Provides an outline and modern overview of the classification of the finite simple groups. It primarily covers the 'even case', where the main groups arising are Lie-type (matrix) groups over a field of characteristic 2. The book thus completes a project begun by Daniel Gorenstein's 1983 book, which outlined the classification of groups of 'noncharacteristic 2 type'.

Finite Simple Groups


Finite Simple Groups

Author: Daniel Gorenstein

language: en

Publisher: Springer Science & Business Media

Release Date: 2013-11-27


DOWNLOAD





In February 1981, the classification of the finite simple groups (Dl)* was completed,t. * representing one of the most remarkable achievements in the history or mathematics. Involving the combined efforts of several hundred mathematicians from around the world over a period of 30 years, the full proof covered something between 5,000 and 10,000 journal pages, spread over 300 to 500 individual papers.
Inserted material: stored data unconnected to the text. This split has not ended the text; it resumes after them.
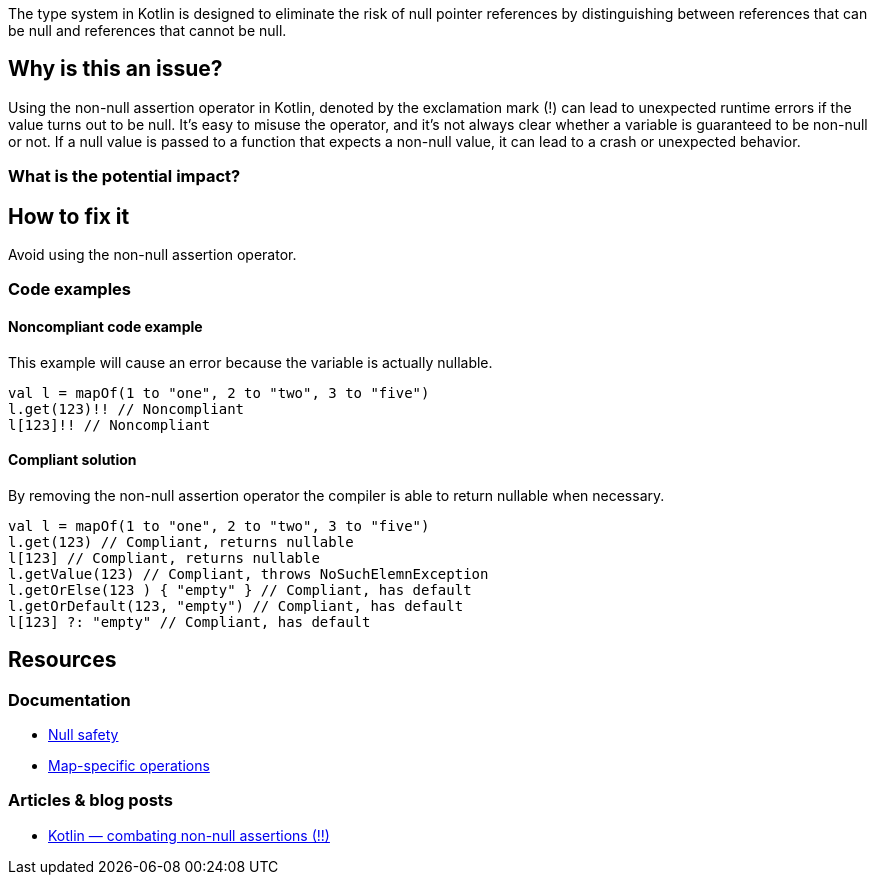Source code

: The type system in Kotlin is designed to eliminate the risk of null pointer references by distinguishing between references that can be null and references that cannot be null. 

== Why is this an issue?

Using the non-null assertion operator in Kotlin, denoted by the exclamation mark (!) can lead to unexpected runtime errors if the value turns out to be null. It's easy to misuse the operator, and it's not always clear whether a variable is guaranteed to be non-null or not. If a null value is passed to a function that expects a non-null value, it can lead to a crash or unexpected behavior.

=== What is the potential impact?

== How to fix it

Avoid using the non-null assertion operator.

=== Code examples

==== Noncompliant code example

This example will cause an error because the variable is actually nullable. 

[source,kotlin]
----
val l = mapOf(1 to "one", 2 to "two", 3 to "five")
l.get(123)!! // Noncompliant
l[123]!! // Noncompliant
----

==== Compliant solution

By removing the non-null assertion operator the compiler is able to return nullable when necessary.

[source,kotlin]
----
val l = mapOf(1 to "one", 2 to "two", 3 to "five")
l.get(123) // Compliant, returns nullable
l[123] // Compliant, returns nullable
l.getValue(123) // Compliant, throws NoSuchElemnException
l.getOrElse(123 ) { "empty" } // Compliant, has default
l.getOrDefault(123, "empty") // Compliant, has default
l[123] ?: "empty" // Compliant, has default
----

== Resources

=== Documentation

* https://kotlinlang.org/docs/null-safety.html[Null safety]
* https://kotlinlang.org/docs/map-operations.html[Map-specific operations]

=== Articles & blog posts

* https://medium.com/@igorwojda/kotlin-combating-non-null-assertions-5282d7b97205[Kotlin — combating non-null assertions (!!)]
The single result that, more than any other, opened up the field and foreshadowed the vastness of the full classification proof was the celebrated theorem of Walter Feit and John Thompson in 1962, which stated that every finite group of odd order (D2) is solvable (D3)-a statement expressi ble in a single line, yet its proof required a full 255-page issue of the Pacific 10urnal of Mathematics [93]. Soon thereafter, in 1965, came the first new sporadic simple group in over 100 years, the Zvonimir Janko group 1 , to further stimulate the 1 'To make the book as self-contained as possible. we are including definitions of various terms as they occur in the text. However. in order not to disrupt the continuity of the discussion. we have placed them at the end of the Introduction. We denote these definitions by (DI). (D2), (D3). etc.